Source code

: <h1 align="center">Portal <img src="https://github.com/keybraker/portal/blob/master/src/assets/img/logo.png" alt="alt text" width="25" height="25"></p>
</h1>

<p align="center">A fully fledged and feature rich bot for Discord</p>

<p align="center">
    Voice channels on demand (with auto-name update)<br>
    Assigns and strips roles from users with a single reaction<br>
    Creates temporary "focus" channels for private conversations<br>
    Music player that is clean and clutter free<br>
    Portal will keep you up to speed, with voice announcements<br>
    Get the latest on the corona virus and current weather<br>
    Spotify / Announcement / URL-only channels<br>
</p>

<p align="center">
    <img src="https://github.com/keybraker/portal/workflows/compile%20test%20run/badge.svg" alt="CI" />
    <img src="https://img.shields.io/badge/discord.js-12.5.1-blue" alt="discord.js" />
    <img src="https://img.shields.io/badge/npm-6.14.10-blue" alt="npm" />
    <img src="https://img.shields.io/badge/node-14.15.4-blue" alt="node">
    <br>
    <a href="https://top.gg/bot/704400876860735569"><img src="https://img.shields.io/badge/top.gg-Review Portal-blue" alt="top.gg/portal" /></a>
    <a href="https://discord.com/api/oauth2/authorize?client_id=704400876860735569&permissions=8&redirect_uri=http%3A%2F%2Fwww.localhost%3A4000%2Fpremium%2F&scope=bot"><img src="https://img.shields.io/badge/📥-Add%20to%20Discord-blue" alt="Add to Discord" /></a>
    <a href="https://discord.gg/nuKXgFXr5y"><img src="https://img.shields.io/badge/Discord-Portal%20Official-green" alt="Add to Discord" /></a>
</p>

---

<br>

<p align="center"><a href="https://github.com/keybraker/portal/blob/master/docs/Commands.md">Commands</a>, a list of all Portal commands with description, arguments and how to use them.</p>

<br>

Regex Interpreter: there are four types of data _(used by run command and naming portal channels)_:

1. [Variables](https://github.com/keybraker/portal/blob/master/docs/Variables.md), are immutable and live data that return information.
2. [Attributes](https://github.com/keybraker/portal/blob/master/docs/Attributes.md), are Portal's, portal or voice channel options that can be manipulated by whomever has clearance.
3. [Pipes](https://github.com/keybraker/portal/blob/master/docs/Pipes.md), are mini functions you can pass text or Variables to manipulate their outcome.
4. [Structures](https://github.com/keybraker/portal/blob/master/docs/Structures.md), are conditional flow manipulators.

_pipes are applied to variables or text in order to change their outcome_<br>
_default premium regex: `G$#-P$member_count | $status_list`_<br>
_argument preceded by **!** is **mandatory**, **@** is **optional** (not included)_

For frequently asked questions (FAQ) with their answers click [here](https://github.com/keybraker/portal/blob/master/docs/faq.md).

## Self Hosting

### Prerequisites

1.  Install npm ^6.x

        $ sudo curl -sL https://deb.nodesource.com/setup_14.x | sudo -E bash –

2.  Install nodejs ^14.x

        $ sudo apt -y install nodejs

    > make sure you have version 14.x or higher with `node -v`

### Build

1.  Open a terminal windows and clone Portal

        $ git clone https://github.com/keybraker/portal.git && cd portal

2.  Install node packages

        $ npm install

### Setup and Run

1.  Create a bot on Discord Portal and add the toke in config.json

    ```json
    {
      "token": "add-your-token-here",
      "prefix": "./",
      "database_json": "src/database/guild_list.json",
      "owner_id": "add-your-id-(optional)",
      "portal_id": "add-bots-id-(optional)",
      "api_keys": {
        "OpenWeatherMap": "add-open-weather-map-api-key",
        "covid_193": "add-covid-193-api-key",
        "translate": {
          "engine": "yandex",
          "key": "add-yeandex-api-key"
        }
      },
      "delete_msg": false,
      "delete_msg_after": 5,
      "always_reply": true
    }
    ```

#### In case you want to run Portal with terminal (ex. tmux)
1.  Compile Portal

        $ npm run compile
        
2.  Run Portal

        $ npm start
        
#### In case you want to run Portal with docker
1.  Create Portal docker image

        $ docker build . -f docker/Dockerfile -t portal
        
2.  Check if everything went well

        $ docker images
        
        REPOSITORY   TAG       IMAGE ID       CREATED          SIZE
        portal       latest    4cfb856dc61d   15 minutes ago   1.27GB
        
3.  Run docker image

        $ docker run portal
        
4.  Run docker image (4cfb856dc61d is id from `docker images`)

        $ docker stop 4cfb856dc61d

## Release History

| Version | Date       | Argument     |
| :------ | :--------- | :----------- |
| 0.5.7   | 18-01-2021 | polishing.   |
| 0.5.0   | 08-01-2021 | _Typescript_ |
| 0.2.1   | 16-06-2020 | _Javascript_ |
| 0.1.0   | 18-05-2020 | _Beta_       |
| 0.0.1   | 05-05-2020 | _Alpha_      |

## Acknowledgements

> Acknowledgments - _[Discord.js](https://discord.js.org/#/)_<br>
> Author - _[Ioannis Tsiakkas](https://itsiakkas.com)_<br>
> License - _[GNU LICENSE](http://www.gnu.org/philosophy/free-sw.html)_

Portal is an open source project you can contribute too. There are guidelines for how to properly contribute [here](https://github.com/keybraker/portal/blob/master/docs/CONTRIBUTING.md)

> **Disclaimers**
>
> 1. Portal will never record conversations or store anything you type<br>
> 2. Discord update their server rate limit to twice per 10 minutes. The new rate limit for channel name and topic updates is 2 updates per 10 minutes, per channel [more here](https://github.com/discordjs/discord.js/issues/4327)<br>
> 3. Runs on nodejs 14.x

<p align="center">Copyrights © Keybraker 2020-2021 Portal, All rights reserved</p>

- **Exercise details**
For each line in the data that contains the string "channels", give a copy of that line.

- **Problem solution**
    Voice channels on demand (with auto-name update)<br>
    Creates temporary "focus" channels for private conversations<br>
    Spotify / Announcement / URL-only channels<br>
Regex Interpreter: there are four types of data _(used by run command and naming portal channels)_:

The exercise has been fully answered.